Wie entstehen Psychosen?
Lange beschäftigten sich Menschen mit dieser Frage, und sie gaben, je nach Kulturkreis und Epoche, Geistern die Schuld, dem Teufel, schlechter Ernährung oder dominanten Müttern. Heute gehen Psychiater und Psychiaterinnen vom Vulnerabilitäts-Stress-Modell aus. Demnach reagieren manche Menschen, teils erblich bedingt, besonders empfindlich auf seelische Enttäuschungen, beruflichen Stress, körperliche Erkrankungen. Ihre Seele hat nur eine "dünne" Außenhaut. Wird das Leben dieser Menschen durch außerordentliche Schicksalsschläge zusätzlich belastet, kann die dünne Außenhaut zerreißen und eine Psychose ausbrechen. Die Krankheit tritt häufig aber auch ohne erkennbaren äußeren Grund auf.
Im Gehirn kommt es dabei zu biochemischen Veränderungen: Betroffene leiden unter einem Dopaminüberschuss. Der Botenstoff spielt eine wichtige Rolle bei der Weiterleitung von Außenreizen. Sind die Dopaminwerte erhöht, werden Reize zigfach verstärkt, und die Filterfunktion des Gehirns ist gestört. Es kann angesichts der einströmenden Reize nicht mehr zwischen wichtig und unwichtig unterscheiden – Fantasien, Wunschträume oder Ängste werden als vermeintliche Wirklichkeit erlebt.

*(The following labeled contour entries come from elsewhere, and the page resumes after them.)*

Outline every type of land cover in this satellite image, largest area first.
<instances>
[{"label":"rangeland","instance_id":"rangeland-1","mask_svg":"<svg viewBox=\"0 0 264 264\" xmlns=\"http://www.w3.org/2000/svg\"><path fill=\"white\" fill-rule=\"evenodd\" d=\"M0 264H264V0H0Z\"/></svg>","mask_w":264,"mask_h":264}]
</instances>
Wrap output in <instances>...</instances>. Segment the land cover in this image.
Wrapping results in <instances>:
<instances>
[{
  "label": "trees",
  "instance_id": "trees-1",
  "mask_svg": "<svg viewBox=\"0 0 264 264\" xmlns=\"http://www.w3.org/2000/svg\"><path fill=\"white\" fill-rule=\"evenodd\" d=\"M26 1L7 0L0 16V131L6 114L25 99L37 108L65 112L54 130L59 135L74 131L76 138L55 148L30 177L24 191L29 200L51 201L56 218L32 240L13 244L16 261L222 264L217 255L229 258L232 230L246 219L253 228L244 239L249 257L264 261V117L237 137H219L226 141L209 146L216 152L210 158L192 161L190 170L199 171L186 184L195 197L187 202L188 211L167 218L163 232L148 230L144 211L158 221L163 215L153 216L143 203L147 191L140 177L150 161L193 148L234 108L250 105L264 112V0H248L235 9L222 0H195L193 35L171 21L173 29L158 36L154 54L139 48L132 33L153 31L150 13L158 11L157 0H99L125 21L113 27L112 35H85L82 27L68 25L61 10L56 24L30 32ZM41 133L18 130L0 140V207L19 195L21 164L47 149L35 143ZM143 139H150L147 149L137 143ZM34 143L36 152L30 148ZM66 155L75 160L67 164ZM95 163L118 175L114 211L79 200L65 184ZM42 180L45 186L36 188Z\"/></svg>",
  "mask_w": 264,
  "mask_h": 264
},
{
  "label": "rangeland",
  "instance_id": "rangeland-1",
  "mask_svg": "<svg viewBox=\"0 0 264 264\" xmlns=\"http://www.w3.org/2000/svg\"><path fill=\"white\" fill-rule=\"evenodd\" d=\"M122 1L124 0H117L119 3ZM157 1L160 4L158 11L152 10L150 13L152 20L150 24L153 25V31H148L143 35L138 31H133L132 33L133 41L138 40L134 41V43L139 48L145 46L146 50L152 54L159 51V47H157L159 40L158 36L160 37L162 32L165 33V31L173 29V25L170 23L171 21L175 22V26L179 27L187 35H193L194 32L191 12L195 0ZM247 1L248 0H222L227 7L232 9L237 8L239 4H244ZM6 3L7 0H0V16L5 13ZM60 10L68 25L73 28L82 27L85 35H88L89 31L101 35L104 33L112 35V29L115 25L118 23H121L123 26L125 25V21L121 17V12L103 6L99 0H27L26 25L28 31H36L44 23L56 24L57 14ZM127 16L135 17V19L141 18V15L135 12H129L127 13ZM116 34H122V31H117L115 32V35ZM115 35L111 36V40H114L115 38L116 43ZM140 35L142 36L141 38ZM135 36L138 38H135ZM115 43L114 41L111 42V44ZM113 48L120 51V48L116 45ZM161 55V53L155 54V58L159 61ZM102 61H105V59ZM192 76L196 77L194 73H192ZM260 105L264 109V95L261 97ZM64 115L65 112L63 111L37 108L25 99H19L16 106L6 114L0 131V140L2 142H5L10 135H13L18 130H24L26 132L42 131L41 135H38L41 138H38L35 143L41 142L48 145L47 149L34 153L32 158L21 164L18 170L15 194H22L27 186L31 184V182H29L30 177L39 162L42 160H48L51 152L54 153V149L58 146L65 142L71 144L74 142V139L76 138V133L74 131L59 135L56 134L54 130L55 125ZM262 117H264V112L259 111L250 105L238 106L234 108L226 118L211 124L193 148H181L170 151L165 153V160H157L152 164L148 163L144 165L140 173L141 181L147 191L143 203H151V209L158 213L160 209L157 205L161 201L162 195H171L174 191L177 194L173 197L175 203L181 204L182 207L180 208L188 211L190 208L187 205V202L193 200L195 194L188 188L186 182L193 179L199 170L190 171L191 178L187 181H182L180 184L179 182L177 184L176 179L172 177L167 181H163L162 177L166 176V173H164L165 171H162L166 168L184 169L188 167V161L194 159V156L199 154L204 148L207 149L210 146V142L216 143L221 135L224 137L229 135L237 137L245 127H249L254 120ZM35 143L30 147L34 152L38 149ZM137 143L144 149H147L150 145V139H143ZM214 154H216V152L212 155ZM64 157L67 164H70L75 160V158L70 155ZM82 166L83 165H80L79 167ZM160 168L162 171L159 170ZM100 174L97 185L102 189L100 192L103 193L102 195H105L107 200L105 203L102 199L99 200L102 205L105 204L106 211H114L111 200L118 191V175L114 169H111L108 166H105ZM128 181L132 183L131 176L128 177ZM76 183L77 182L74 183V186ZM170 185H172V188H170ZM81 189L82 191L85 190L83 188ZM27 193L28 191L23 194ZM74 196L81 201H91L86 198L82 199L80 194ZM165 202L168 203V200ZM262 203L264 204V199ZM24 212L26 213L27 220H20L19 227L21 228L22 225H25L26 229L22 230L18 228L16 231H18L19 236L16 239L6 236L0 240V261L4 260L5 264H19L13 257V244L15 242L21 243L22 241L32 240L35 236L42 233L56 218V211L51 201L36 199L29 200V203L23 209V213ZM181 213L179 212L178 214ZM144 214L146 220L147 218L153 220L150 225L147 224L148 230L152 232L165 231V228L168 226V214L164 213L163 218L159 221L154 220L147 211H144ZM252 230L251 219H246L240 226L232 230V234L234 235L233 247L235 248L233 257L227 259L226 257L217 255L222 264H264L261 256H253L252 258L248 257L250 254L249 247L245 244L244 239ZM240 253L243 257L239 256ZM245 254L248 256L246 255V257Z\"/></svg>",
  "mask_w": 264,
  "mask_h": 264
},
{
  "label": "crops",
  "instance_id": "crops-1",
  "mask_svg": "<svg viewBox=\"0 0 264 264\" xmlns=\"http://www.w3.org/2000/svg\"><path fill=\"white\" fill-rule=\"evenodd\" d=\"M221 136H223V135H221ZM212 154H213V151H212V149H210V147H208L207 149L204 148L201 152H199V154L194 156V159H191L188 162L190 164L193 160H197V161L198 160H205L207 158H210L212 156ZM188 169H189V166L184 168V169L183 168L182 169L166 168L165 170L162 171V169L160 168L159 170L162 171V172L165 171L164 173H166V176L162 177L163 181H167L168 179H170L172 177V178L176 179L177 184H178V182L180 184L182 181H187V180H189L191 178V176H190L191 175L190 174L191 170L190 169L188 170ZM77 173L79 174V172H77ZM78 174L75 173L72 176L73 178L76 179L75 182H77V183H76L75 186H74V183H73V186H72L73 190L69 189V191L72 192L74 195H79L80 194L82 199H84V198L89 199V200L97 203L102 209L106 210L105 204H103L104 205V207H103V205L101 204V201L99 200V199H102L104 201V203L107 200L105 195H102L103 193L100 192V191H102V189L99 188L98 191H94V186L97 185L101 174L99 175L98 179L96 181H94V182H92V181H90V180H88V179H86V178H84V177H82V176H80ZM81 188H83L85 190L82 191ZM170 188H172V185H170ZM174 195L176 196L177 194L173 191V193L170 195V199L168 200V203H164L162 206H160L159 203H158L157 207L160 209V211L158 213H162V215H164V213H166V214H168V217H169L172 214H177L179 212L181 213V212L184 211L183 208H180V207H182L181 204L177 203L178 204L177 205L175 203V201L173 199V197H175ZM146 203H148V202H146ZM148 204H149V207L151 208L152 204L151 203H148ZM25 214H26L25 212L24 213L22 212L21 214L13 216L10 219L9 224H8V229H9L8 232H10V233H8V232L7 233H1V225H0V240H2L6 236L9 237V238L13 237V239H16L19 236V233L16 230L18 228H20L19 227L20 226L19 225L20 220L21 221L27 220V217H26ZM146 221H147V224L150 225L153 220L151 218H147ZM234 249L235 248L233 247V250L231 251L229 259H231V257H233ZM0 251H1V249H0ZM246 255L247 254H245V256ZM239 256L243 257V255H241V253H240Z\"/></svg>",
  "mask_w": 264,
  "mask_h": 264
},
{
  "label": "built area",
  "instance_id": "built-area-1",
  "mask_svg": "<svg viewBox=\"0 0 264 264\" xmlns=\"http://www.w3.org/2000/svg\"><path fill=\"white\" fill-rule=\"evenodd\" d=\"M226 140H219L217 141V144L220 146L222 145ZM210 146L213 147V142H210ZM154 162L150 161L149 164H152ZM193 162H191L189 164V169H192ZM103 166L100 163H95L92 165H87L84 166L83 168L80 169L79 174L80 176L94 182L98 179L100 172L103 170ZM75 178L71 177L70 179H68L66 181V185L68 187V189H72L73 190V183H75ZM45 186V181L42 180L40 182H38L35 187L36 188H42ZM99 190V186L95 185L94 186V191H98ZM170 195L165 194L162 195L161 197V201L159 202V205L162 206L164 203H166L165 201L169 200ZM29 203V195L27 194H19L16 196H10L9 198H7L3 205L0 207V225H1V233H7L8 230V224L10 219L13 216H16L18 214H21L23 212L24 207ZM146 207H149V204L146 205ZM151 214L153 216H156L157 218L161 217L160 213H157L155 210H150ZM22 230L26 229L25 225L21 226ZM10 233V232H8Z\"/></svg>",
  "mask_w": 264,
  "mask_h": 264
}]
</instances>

Wie wirken Antipsychotika?
Antipsychotika blockieren Dopamin-Andockstellen im Gehirn und verhindern so eine verstärkte Weiterleitung von Reizen. Man unterscheidet zwischen typischen und atypischen Antipsychotika. Typika wie Haldol kamen in den 1950er-Jahren auf den Markt. Es markierte den Beginn einer pharmakologischen Umwälzung. Erstmals hatten Mediziner überhaupt Medikamente für schwerst psychisch kranke Menschen, die zuvor häufig unter unwürdigen Bedingungen in Anstalten verwahrt worden waren. Die Mittel wirken stark sedierend und lindern Symptome wie Wahnerlebnisse und Stimmenhören, haben aber auch starke Nebenwirkungen, unter anderem Muskelkrämpfe, Bewegungsdrang, maskenhafter Gesichtsausdruck, Muskelsteifigkeit, Zittern. Auch wurden die Medikamente häufig überdosiert.
In den 1990er- und den Nullerjahren entwickelte die Pharmaindustrie sogenannte atypische Antipsychotika wie Risperdal, Seroquel und Abilify. Auch sie wirken zuverlässig gegen psychotische Symptome. Zudem können sie Antrieb und Willenskraft stärken. Das Risiko etwa für parkinsonähnliche Störungen ist bei ihnen deutlich geringer, deshalb der Name "atypisch". Zu den Nebenwirkungen zählen Müdigkeit, Störungen des Fett- und Zuckerstoffwechsels, Gewichtszunahme. Psychiater empfehlen dennoch vielen Patienten, sie dauerhaft einzunehmen, um Rückfällen vorzubeugen.